**Exercise directions**:
Go through the data below and copy each line where the word "really" occurs.

**Input material**:
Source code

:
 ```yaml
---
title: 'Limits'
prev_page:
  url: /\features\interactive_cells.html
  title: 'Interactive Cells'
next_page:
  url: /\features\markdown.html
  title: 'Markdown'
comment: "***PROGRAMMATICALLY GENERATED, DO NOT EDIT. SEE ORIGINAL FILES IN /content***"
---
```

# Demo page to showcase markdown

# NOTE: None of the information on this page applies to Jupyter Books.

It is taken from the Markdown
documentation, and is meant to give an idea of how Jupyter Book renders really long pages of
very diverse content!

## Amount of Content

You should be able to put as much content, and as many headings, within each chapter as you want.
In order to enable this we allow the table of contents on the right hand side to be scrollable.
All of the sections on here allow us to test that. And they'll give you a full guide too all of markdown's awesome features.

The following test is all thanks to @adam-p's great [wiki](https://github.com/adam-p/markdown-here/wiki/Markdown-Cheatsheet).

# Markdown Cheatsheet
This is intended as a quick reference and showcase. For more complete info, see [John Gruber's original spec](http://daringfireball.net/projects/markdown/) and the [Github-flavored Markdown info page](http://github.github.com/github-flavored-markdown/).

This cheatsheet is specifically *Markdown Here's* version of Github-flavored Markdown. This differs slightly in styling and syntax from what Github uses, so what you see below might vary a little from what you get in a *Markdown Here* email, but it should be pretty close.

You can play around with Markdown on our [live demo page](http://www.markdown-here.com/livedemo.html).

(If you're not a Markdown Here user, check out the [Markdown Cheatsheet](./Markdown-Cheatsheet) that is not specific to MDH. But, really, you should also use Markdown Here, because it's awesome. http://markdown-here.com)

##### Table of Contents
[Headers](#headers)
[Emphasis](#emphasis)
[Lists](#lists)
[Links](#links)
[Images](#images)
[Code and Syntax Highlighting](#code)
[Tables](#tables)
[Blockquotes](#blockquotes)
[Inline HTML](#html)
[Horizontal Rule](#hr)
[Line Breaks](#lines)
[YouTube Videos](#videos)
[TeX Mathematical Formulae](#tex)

**Solution**:
documentation, and is meant to give an idea of how Jupyter Book renders really long pages of
(If you're not a Markdown Here user, check out the [Markdown Cheatsheet](./Markdown-Cheatsheet) that is not specific to MDH. But, really, you should also use Markdown Here, because it's awesome. http://markdown-here.com)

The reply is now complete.